Most talent acquisition teams are familiar with cost per hire. It's a core metric for understanding the efficiency of your recruiting function, and is simply calculated as the total recruiting budget divided by the total number of hires your organization has made.
Cost per hire will include things like third party recruiters, job board spend, technology (ATS, Recruitment CRM, assessment, etc), internal recruiters, career site CMS, and everything else that goes towards meeting your hiring goals.
The average cost per hire in the United States is just over $4,000 according to SHRM. From the reports we've read, this is a pretty good estimate. Of course, a company that hires only PhDs will have a much higher cost per hire, just as a quick service restaurant that needs comparably lowered skilled labor will have a lower cost per hire.
Within an organization, you no doubt also have very different costs when you look at exec recruiting vs engineering vs customer success vs etc. As a business, it's very useful to know how much on average it costs you to hire an engineer so that you are aware of your most and least expensive channels.
Marginal Cost Per Hire
However, it's really not enough to think about your cost per hire by function. I know, most orgs aren't even there yet. But, hear me out as I think understanding what marginal cost per hire means and why it's important will help you make a plan to get to where you need to be when it comes to understanding this very important data in your organization.
Your marginal cost per hire is the cost of hiring one more person in your company (or a given function in your company). For example, let's say we have a cost per hire of $10k per each engineer in our company. We might get that by adding up all the costs associated with engineer hiring (recruiters, media spend, tech, engineer time, etc) and dividing that by the number of hires. That's a really great number to know, own, and optimize.
However, how much should it cost us to hire one more engineer? Should it be $10k? Well, that number includes fixed costs like ATS spend, your employer branding budget, your career site, etc. So, we'd actually want to shoot for a much lower number.
What is that number? Well, we need to understand how much we're paying for each incremental hire. To get another hire, you will need to expend some recruiter time, but they'll already be using tools you pay for. You may have to spend some money on job boards, but you already have those contracts and so may be trying to hit minimums, or may be capturing volume discounts at this point. Chances are, your marginal cost per higher is much lower than your average.
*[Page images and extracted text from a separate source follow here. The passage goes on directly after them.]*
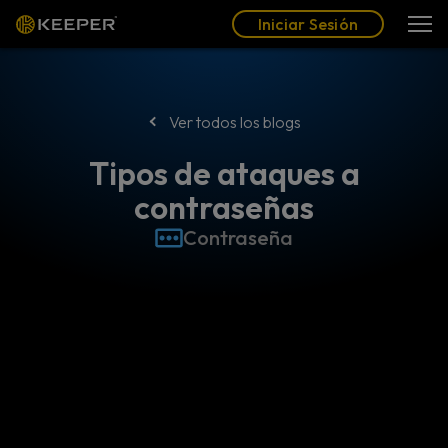
Blog
Socios
Español (LAT)
Iniciar Sesión
Iniciar Sesión
Ver todos los blogs
Tipos de ataques a
contraseñas
Contraseña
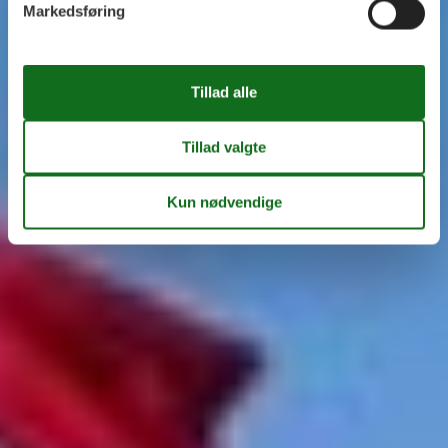
Markedsføring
However, it may actually be that we're spending MORE than our average. Think about an unrealistically small talent market where there are only 100 people with a given skill set. We employ 15 and each year we hire another 3 from word of mouth in that community. What if we want to hire 5 this year? We'll probably have to spend money on a recruiter or at least sourcing.
Paid Media and Marginal Cost Per Hire
The most important way to use marginal cost per hire is to decide where to deploy your paid media dollars. When thinking about one job board vs another, you need to think about which will deliver the best incremental cost per hire. Of course, using a top programmatic job ads platform will do a lot of this work for you.
This is the same framework you should apply to new channels. If your incremental cost per hire for sales people is $3k, then that is the bar that new channels need to hit. It doesn't matter than your overall cost per hire is $10k, you can get more sales people for $3k which becomes your par for new vendors to hit.
How is your team thinking about cost per hire? Do you break it out by function? Do you think about incremental vs total cost?